Ja zdecydowanie opowiadam się za takim podejściem do wychowania, które nie przekreśla roli rodzica jako tego, który wprowadza w życie, stawia granice i wskazuje drogę, którą według niego należy iść dalej. Nie chodzi mi oczywiście o podejmowanie każdej decyzji za dziecko ani wyznaczanie mu ścieżki zawodowej. Osobiście skupiam się na tym, aby wychować moje dzieci na dobrych ludzi, patriotów i katolików. A do tego staram się podkreślać wartość rozumu i rozsądku w obliczu różnych alternatyw. Wychowanie „do”... np. do religii zakłada, że faktycznie żyjemy według zasad naszej religii, uważamy, że są one najlepsze spośród szeregu innych i staramy się wychować dzieci tak, aby podzielały nasze zdanie w tej kwestii. Jestem przeświadczona, że pomoże im to przejść przez życie, omijając co większe przeszkody. W obliczu trudnego wyboru będą wiedzieli, czym mają się kierować, a gdy upadną, odejdą daleko od wpajanych im wartości (przecież każdemu zdarza się zbłądzić), będą mieli do czego wracać. Nie wyobrażam sobie takiej sytuacji, w której my z mężem modlimy się rano i wieczorem, co niedzielę uczestniczymy we mszy świętej, celebrujemy różne wydarzenia religijne, a dzieciom dajemy w tej kwestii swobodę. Nie dajemy, ale też nie przymuszamy.

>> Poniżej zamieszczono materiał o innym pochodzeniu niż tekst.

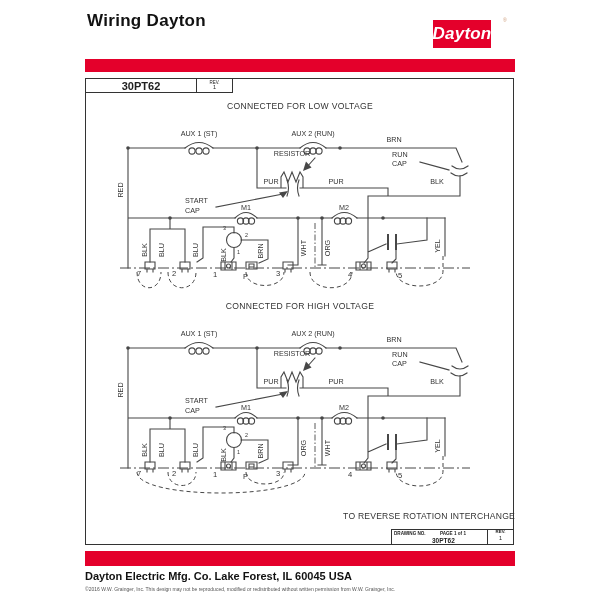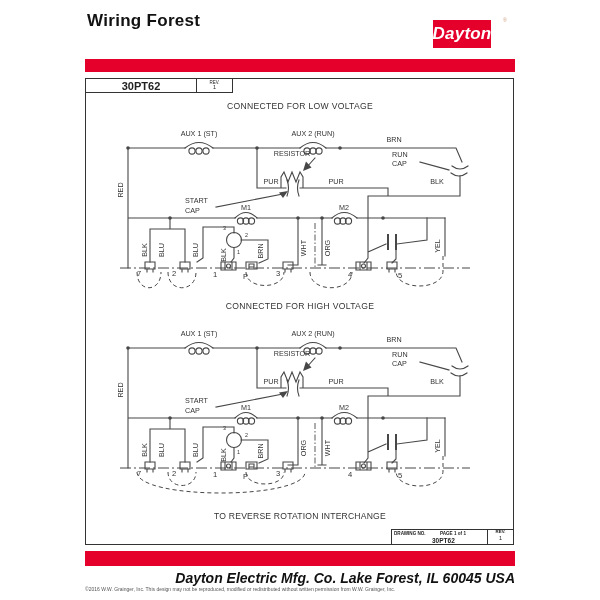--- a/index.html
+++ b/index.html
@@ -50,7 +50,7 @@
 
 <div id="page">
 
-  <div class="abs" id="doc-title">Wiring Forest</div>
+  <div class="abs" id="doc-title">Wiring Dayton</div>
   <div class="abs" id="brand-logo">
     <span>Dayton</span>
   </div>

Podobnie jest z wychowaniem do innych wartości, chociażby patriotyzmu. Podkreślamy wagę miłości Ojczyzny, polskości i historii, która ją tworzyła. Dla nas duże znaczenie ma właściwa polityka rządzących naszym krajem, świadomy udział w wyborach i poczucie wpływu na dalsze losy Polaków. Nie namawiamy więc na wyjazd, robienie kariery za oceanem, ucieczkę z tego „zaścianka” Europy. Jeżeli chcemy coś zmienić, to trzeba działać, a nie narzekać. No dobrze, a co z wolnością? Jak najbardziej wychowanie DO wolności jest bardzo ważne. Dlaczego „do”, a nie „w”? Ponieważ jako rodzice musimy nauczyć nasze dzieci wybierać w sposób wolny spośród wielu „uciech” i swobód, jakie zaproponuje im świat. Chcemy, aby umiały powiedzieć „nie” i czuły się pewnie w tej odmowie, bez poczucia straty w oczach kolegów i koleżanek. Nasze dzieci muszą znać swoją wartość, która nie jest zależna od tego, co powiedzą o nich inni.
W wychowaniu kluczowe jest postawienie sobie kilku pytań: „Do czego chcemy wychować nasze dzieci? W jakim świecie chcemy, aby żyły? Jakie role społeczne będą w nim zajmować?”. Bo przecież to właśnie one będą ten świat tworzyły. Ale nie możemy oddać przyszłości w ręce nigdy niedorosłych dzieci, nieodpowiedzialnych ludzi bez kręgosłupa moralnego. Ludzi, którzy ponad wszystkie wartości przedkładają swobodę wyrażania siebie i rozluźnienie obyczajów. Z historii powszechnej wiemy, że każde wielkie mocarstwo, każda znacząca cywilizacja upadła z powodu „wewnętrznego rozkładu”, do którego doprowadziło odrzucenie sprawdzonego systemu wartości. Niestety, historia pokazała też aż nazbyt wiele razy, że ludzie nie umieją uczyć się na błędach z przeszłości. Nie traćmy jednak nadziei, przed nami nowy rok, nowa szansa, aby to zmienić.